*EXERCISE TASK*: Can you repeat the lines of the items below that run from the line containing "family: Asteraceae" through the line containing "genus: Carex", with both of those lines included?

(Extracted data entries)

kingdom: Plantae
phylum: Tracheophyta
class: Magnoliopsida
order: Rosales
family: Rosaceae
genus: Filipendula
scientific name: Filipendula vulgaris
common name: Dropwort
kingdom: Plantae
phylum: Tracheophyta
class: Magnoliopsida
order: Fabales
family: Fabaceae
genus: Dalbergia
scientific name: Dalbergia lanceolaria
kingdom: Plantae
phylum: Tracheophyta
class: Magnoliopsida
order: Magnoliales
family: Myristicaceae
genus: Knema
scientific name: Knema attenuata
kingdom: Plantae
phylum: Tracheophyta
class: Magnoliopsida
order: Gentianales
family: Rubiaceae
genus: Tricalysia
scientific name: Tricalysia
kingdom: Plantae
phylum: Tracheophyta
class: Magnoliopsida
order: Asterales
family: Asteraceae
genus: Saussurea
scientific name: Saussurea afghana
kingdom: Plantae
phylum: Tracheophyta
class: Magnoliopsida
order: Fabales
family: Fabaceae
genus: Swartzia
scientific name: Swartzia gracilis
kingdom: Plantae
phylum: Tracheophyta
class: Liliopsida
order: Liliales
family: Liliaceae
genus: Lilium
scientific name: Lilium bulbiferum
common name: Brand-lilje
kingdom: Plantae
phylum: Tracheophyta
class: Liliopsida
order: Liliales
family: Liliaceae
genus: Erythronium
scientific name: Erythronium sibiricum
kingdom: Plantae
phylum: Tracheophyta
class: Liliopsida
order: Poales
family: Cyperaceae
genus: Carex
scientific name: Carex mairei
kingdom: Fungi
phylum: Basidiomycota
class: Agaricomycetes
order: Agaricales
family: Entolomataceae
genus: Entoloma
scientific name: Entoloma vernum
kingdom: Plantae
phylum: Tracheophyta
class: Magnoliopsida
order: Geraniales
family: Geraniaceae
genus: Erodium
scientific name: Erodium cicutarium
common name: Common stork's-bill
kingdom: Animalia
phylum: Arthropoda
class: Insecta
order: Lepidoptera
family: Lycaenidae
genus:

*FULL SOLUTION*:
family: Asteraceae
genus: Saussurea
scientific name: Saussurea afghana
kingdom: Plantae
phylum: Tracheophyta
class: Magnoliopsida
order: Fabales
family: Fabaceae
genus: Swartzia
scientific name: Swartzia gracilis
kingdom: Plantae
phylum: Tracheophyta
class: Liliopsida
order: Liliales
family: Liliaceae
genus: Lilium
scientific name: Lilium bulbiferum
common name: Brand-lilje
kingdom: Plantae
phylum: Tracheophyta
class: Liliopsida
order: Liliales
family: Liliaceae
genus: Erythronium
scientific name: Erythronium sibiricum
kingdom: Plantae
phylum: Tracheophyta
class: Liliopsida
order: Poales
family: Cyperaceae
genus: Carex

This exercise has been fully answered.